Bahkan dirinya juga menyayangkan ada orangtua yang malah kasak-kusuk mencari bocoran soal, untuk dikasih ke anaknya agar meraih nilai bagus .
“Orangtua model seperti ini juga tidak benar. Tapi sedihnya kenyataan ini justru banyak terjadi di masayarkat kita sekarang ini. Sedih sekali, tapi itulah kenyataannya,” tuturnya.
Terlebih, saat ini masyarakat Indonesia mengalami krisis keteladanan. Padahal anak-anak memerlukan role model atau sosok keteladanan untuk diteladani.
Menurut dia, orangtua diharapkan bisa memberikan teladan yang bagus kepada anaknya misalnya seperti tidak KKN, ucapannya bisa dipegang, hormat kepada otoritas, tidak memaki-maki di ruang pubik, ustaz berceramah tidak memaki-maki dan tidak meuyebar ujaran kebencian.
“Kritis boleh tapi elegan dan santun. Jadi kita krisis contoh yang baik dari yang atas-atas, krisis role model. Nah institusi kerluarga dan sekolah menghadapi tantangan tidak mudah. Di tengah iklim sosial kita yang seperti ini elite politik bahkan tidak mecontohkan pendikan nilai-nilai itu,” tutur Ketua Program Doktor Fakultas Psikologi UI ini.
Untuk itu, dia berharap kepada pemerintah untuk serius menbenahi sumber daya manusia (SDM) dan program revolusi mental itu secara nasional. Tidak hanya itu, program dari Badan Pembinaan Ideologi Pancasila (BPIP) juga harus ikut memasifkan gerakan pendikan nilai-nilai.
“Sekolah harus dibenahi, guru-guru jangan hanya sibuk khawatir dengan nilai pendidikan akademis semata. Guru harus mengajar dengan hati, kurukulum dirombak, tingkat dasar pendidikan nilai dan karakter lebih dominan dibanding pendidikan skolastik, Sekolah harus menggairahkan bagi siswa belajar banyak hal, life skill dan nilai-nilai itu,” tuturnya.
Untuk itu, dia mengajak seluruh komponen ikut membangun bangsa yang beradab dari bangku sekolah.

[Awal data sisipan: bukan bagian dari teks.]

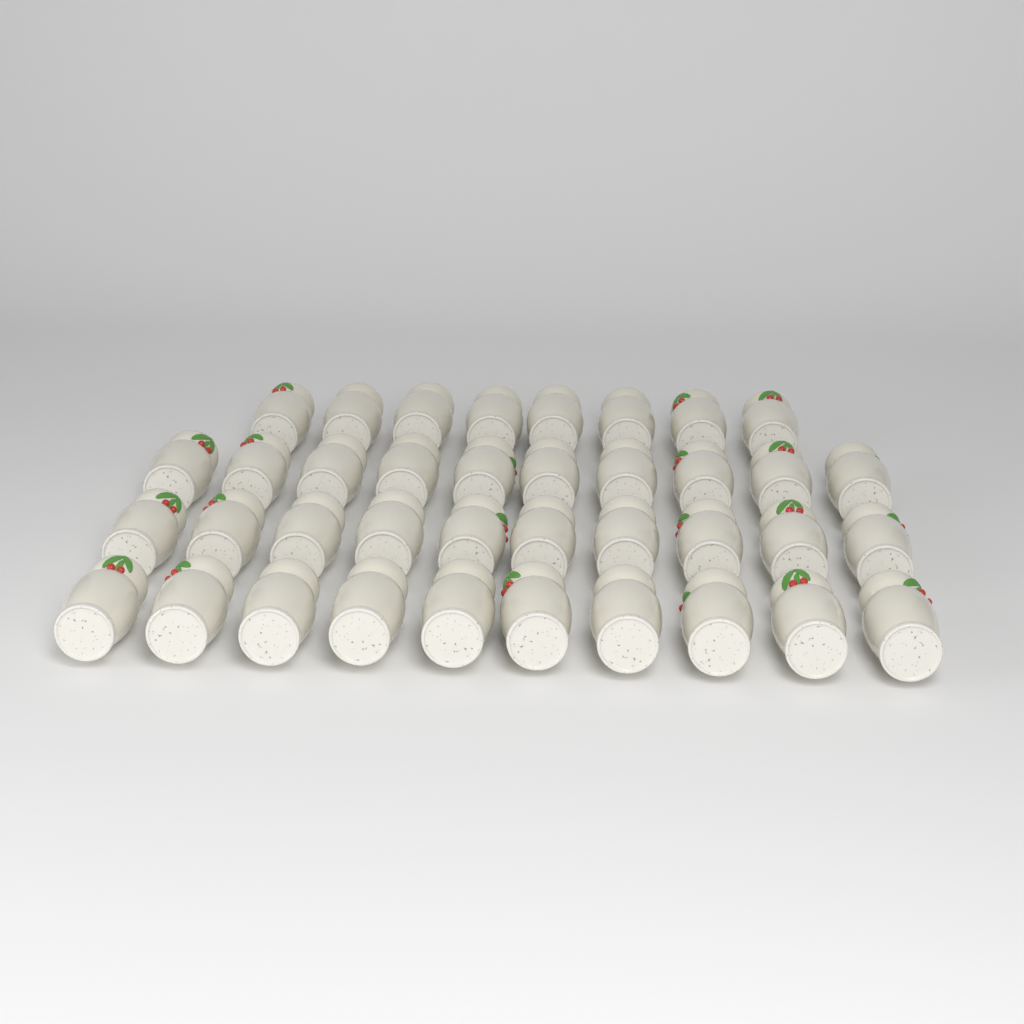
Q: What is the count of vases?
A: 38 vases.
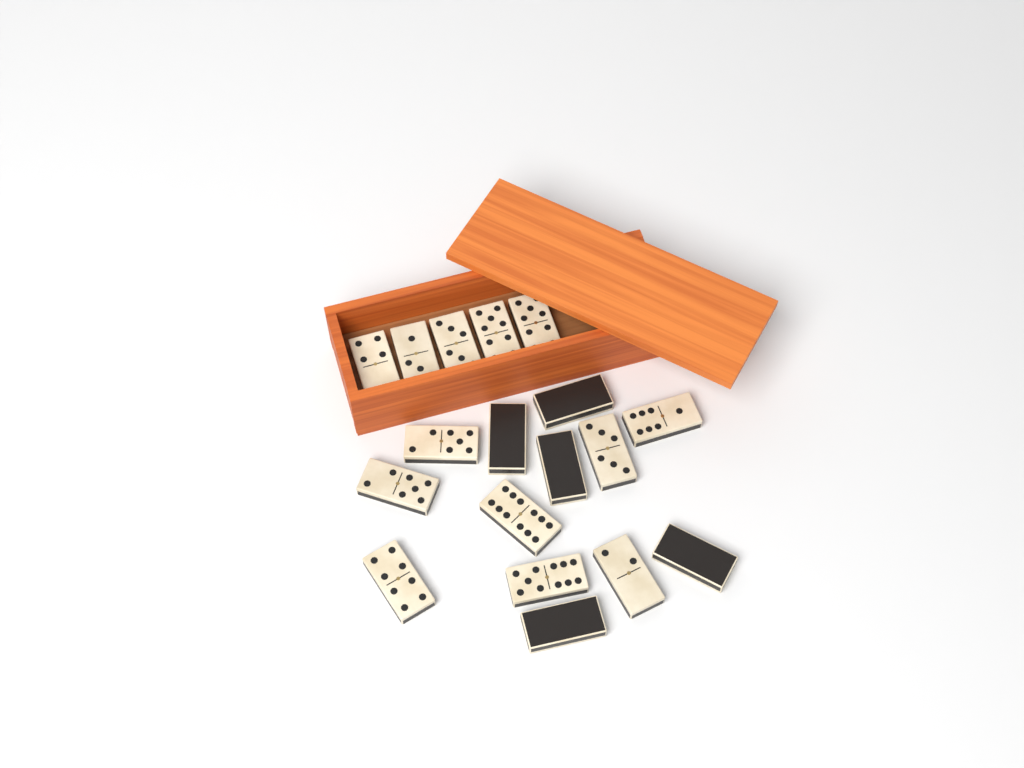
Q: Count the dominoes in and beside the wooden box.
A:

Dia memberikan gambaran agar pendidikan agama perlu keluar dari pola yang dogmatis.
Menurut dia, pendidiikan agama harus mencerahkan anak-anak untuk menghargai kehidupan yang lebih demoktaris, toleran, hormat menghormati, rahmatan lil alamin. Bukan malah dikasih doktrin kaku halal atau haram, kafir, sesat dan sebagainya yang sangat doktrin kaku.
“Ini supaya anak anak tidak tumbuh menjadi anak dengan fanatisme agama yang ekstrem, karena ini yang menjadi bibit bibit radikal teroris di masa depan. Guru-guru agama juga perlu ditatar ulang agar dapat mengajarkan kepada muridnya nilai-nilai agama yang santun dan menghargai antarsesama umat,” tutur Muluk.
Dia berharap dalam menghadapi era milenial sekarang ini, pendidikan karakter harus ditanamkan dalam bentuk aktivitas konkret seperti olahraga, kesenian, aktivitas kemanusiaan, program-program kreatif.
“Jangan pakai pola indoktrinasi, kita harus kreatif mengemas pesan sesuai keinginan anak anak milenial,” katanya.